President Recep Tayyip Erdoğan has launched a campaign for a referendum on constitutional amendments likely to take place on April 16 on Twitter, which he declared a menace in 2014.

Hours after approving an 18-article constitutional reform package, which among other things introduces an executive presidency in Turkey, Erdoğan shared four messages on his Twitter account.

“I am saying ‘yes’ for one nation, one flag, one county and one state,” said Erdoğan, calling on people to support the package.

Erdoğan is known for his harsh criticism of social media.

“There is now a menace that is called Twitter,” Erdoğan said during the Gezi Park protests of summer 2013.

“The best examples of lies can be found there. To me, social media is the worst menace to society.”

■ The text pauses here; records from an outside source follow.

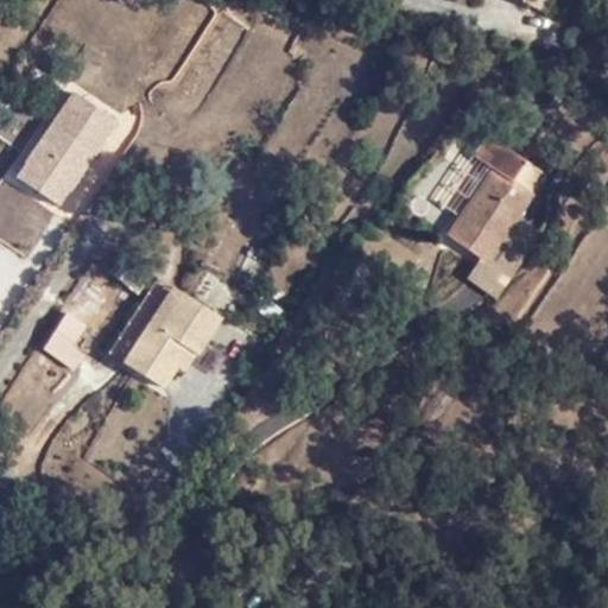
[(520,0),(520,1),(544,11),(549,0),(520,0)]
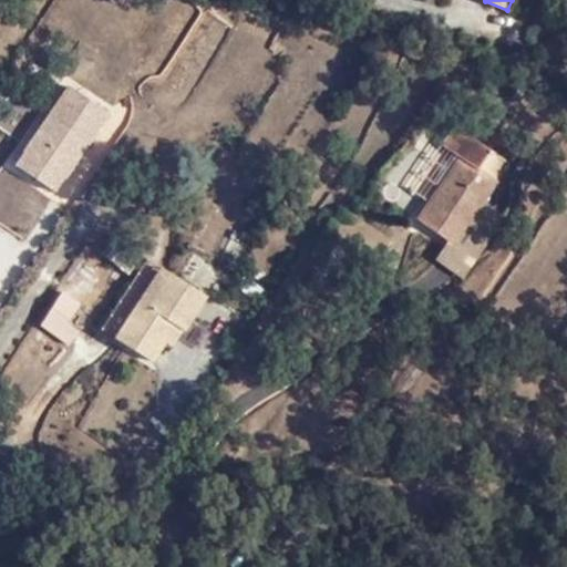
[(69,88),(22,156),(60,179),(62,183),(109,114),(69,88)]
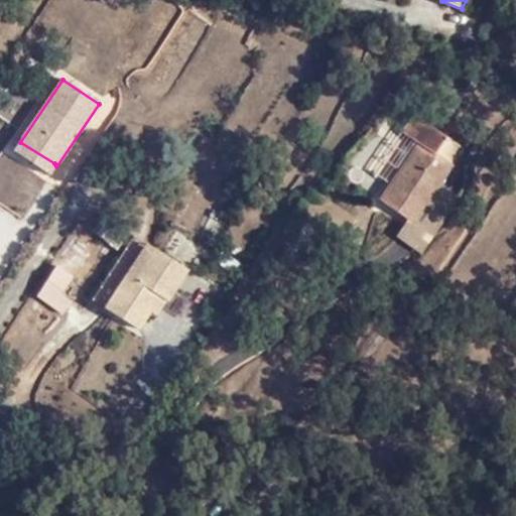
[(379,200),(407,219),(409,221),(425,199),(434,204),(444,190),(435,183),(436,181),(449,163),(433,152),(443,136),(415,116),(405,132),(418,142),(379,200)]
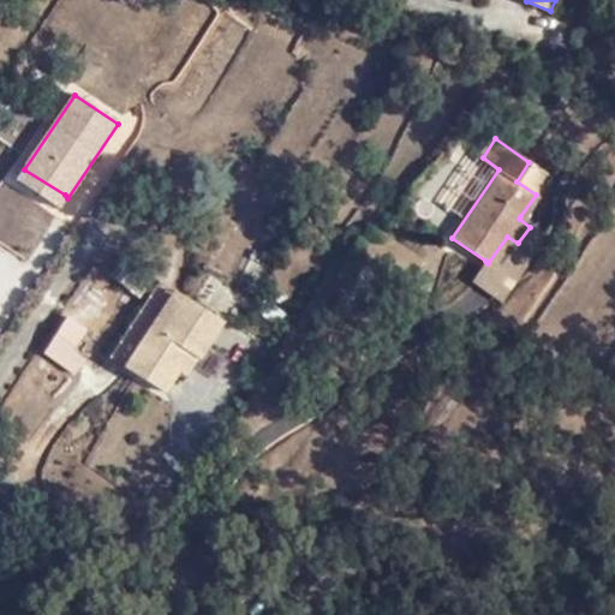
[(549,177),(529,162),(517,181),(536,195),(549,177)]
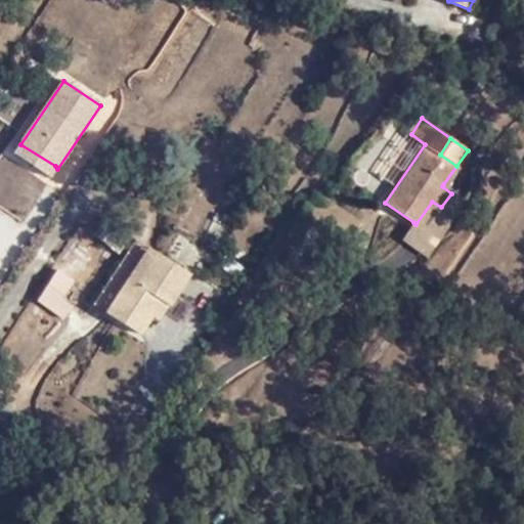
[(55,166),(20,144),(14,155),(48,178),(55,166)]
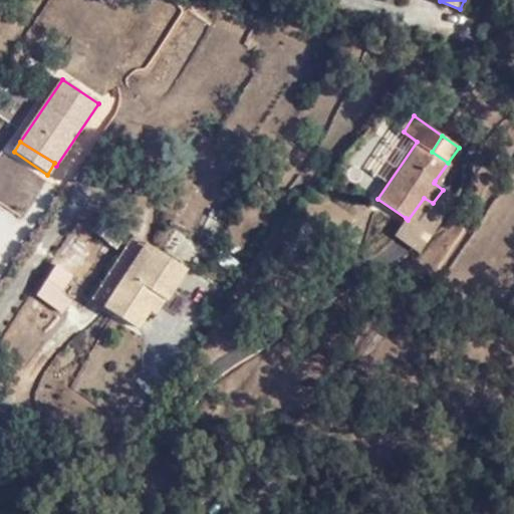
[(408,220),(406,218),(395,236),(420,253),(459,197),(435,181),(434,183),(443,190),(433,203),(424,198),(408,220)]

In March 2014 the Justice and Development Party (AKP) government restricted access to Twitter after then-Prime Minister Erdoğan threatened to “root out” the social media network.

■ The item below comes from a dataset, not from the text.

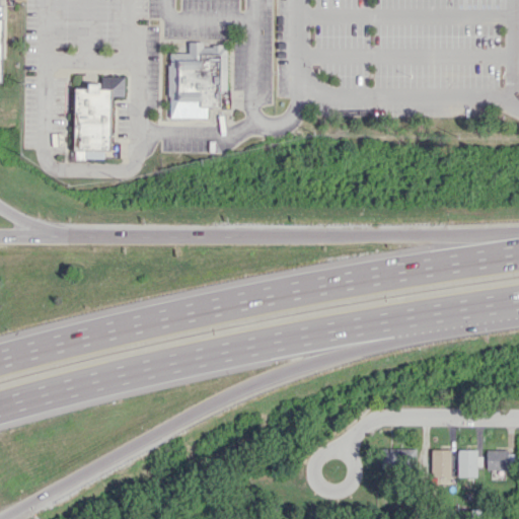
[(167,65),(167,96),(169,96),(169,107),(219,107),(219,90),(226,90),(226,47),(221,47),(221,45),(212,45),(212,47),(202,47),(202,42),(188,42),(188,53),(169,53),(169,65),(167,65)]
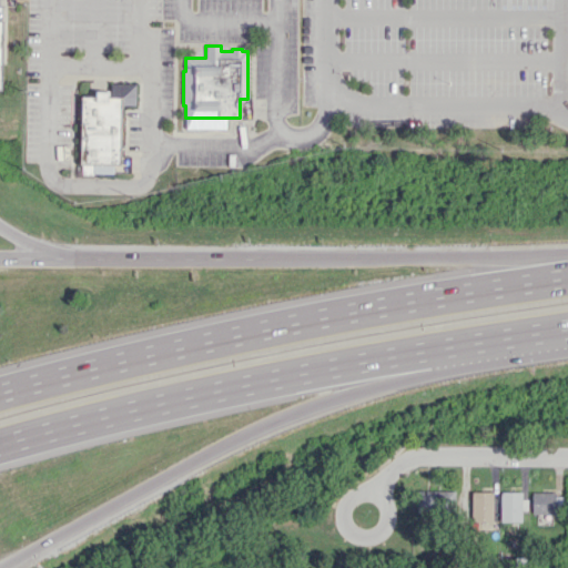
[(81,95),(94,95),(94,91),(109,91),(108,95),(110,95),(111,81),(138,81),(137,107),(122,105),(121,163),(79,163),(81,95)]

Turkish government has intensified its monitoring of social media following a coup attempt on July 15.

The Ministry of Interior Affairs announced several months ago that 10,000 people were under investigation on suspicion of terrorist propaganda and insulting senior state officials on social media.

The ministry also stated that in the last six months 3,710 social media users were investigated, of whom 1,656 were arrested. A total of 1,203 of those investigations resulted in releases on probation.

The ministry further said that cooperation with Twitter, Facebook, YouTube and national and international service providers had been carried to the next level.

With new state of emergency decrees issued by the AKP government last month, police were given the authority to directly access information on the identity of Internet users.